**QUOTED PASSAGE**
.....

A 28-year-old woman attends accident and emergency unable to walk because she is so faint. She has had heavy vaginal bleeding for 4 hours since she engaged in sexual intercourse with a new partner, which she described as ‘rough and very painful’. She is still bleeding and cannot tolerate vaginal examination due to the pain. A point-of-care haemoglobin estimation is 6.4 g/dL and she is haemodynamically unstable. What is the most appropriate management?

A. Discharge with oral iron supplementation and follow up in the gynaecology clinic in 2 days

B. Discharge with oral iron supplementation and follow up on the ward in 24 hours

C. Admit, resuscitate and prepare her for immediate transfer to theatre

D. Admit to the gynaecology ward, cross-match four units of packed red cells and send a formal full blood count

E. Admit to the gynaecology ward having packed the vagina

A

C. Admit, resuscitate and prepare her for immediate transfer to theatre

10 C This woman must have bled a significant amount to cause such a marked degree of anaemia and faintness. Furthermore, she is still actively bleeding. Since it is not possible to examine her, packing the vagina (E) would be impossible. Discharging a woman (A, B) in this condition would be negligent. Both of the two remaining options – theatre (C) and cross-matching blood (D) – would be appropriate but this woman requires examination under anaesthesia and primary treatment of any vaginal trauma to prevent further blood loss. It is likely that she will require transfusion, so requesting cross-matched blood and a formal blood count would also be appropriate, but only in tandem with definitive management of her genital tract trauma.

10
Q
  1. Peri-operative management

A 64-year-old woman with asthma is admitted to the ward prior to an elective vaginal hysterectomy for symptomatic uterine prolapse. Her medications include Seretide (fluticasone/salmeterol 500/50) four times daily and oral prednisolone 20 mg twice daily. What is the most important peri-operative consideration?

.....

In the gynecology exam question above, why does the explanation rule out packing the vagina for the 28-year-old woman?

.....

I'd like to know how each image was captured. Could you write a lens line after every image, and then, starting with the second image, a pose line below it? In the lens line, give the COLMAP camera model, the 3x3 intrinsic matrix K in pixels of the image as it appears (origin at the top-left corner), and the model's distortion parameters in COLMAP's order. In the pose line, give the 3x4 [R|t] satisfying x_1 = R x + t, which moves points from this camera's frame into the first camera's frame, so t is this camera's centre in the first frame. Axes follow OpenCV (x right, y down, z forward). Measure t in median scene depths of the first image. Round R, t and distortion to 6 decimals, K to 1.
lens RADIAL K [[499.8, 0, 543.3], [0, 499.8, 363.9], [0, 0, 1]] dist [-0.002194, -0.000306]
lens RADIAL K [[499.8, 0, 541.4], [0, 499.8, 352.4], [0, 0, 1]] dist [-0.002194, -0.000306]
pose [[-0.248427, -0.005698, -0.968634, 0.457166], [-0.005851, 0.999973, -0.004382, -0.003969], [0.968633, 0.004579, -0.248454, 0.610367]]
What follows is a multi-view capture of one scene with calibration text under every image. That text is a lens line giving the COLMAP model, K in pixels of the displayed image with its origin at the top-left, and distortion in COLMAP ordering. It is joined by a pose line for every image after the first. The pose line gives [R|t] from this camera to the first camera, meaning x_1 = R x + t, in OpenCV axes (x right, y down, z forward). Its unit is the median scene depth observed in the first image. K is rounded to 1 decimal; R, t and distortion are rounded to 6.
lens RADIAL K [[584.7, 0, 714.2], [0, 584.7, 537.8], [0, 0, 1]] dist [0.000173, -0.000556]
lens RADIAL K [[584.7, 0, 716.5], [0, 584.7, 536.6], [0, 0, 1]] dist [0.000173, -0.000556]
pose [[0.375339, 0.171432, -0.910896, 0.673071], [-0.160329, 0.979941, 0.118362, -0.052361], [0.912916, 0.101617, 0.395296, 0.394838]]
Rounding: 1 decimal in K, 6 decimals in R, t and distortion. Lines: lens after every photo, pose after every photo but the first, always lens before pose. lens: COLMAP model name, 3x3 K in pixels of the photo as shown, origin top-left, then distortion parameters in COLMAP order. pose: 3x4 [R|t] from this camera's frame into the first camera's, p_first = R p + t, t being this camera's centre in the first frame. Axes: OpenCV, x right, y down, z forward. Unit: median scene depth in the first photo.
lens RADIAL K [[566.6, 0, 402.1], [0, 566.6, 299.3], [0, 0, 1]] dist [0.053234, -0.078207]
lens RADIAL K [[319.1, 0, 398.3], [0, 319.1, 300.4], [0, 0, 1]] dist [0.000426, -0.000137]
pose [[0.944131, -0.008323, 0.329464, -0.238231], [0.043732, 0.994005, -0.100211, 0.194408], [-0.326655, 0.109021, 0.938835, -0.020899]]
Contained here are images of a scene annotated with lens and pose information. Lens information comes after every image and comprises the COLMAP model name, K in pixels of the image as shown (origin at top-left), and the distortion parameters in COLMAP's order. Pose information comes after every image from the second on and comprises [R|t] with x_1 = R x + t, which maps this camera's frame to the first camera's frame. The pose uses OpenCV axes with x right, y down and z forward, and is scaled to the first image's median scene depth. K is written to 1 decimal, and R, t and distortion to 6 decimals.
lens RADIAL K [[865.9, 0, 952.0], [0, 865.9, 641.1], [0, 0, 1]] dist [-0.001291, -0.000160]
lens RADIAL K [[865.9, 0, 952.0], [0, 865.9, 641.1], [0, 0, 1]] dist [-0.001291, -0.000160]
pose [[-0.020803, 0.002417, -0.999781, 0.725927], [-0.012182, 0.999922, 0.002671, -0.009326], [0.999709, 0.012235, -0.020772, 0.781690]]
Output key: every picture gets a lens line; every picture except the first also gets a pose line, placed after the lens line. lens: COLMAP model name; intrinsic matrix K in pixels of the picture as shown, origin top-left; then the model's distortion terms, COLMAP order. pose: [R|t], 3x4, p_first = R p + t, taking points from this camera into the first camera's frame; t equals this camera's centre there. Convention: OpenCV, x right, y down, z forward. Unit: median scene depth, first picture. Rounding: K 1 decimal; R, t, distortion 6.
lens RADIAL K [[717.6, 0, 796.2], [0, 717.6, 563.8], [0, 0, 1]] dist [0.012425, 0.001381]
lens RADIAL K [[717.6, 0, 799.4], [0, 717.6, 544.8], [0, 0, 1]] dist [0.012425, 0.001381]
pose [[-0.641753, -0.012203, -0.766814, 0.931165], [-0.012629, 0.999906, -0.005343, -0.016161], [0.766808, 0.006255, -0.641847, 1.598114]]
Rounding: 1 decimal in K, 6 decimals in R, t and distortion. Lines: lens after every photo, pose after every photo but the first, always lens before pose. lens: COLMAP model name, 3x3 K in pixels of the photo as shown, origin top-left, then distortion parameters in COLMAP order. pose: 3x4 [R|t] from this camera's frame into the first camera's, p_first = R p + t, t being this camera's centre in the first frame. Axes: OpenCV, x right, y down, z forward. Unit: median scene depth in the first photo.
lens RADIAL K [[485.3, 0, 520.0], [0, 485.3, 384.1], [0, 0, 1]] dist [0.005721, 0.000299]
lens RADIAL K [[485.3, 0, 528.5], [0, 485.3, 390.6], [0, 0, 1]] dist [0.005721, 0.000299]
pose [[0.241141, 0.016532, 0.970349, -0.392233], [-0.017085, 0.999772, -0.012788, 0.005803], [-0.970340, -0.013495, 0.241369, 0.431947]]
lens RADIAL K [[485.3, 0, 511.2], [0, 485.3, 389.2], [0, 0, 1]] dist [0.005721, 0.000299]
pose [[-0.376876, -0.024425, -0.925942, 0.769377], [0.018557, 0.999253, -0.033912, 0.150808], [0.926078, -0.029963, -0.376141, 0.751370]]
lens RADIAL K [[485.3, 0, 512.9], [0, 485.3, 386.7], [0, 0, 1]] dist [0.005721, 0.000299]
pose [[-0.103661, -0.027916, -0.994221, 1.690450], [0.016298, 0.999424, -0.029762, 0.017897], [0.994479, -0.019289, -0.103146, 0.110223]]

.....

**ANSWER FOR THE TASK**
Packing is ruled out because it is not possible to examine her.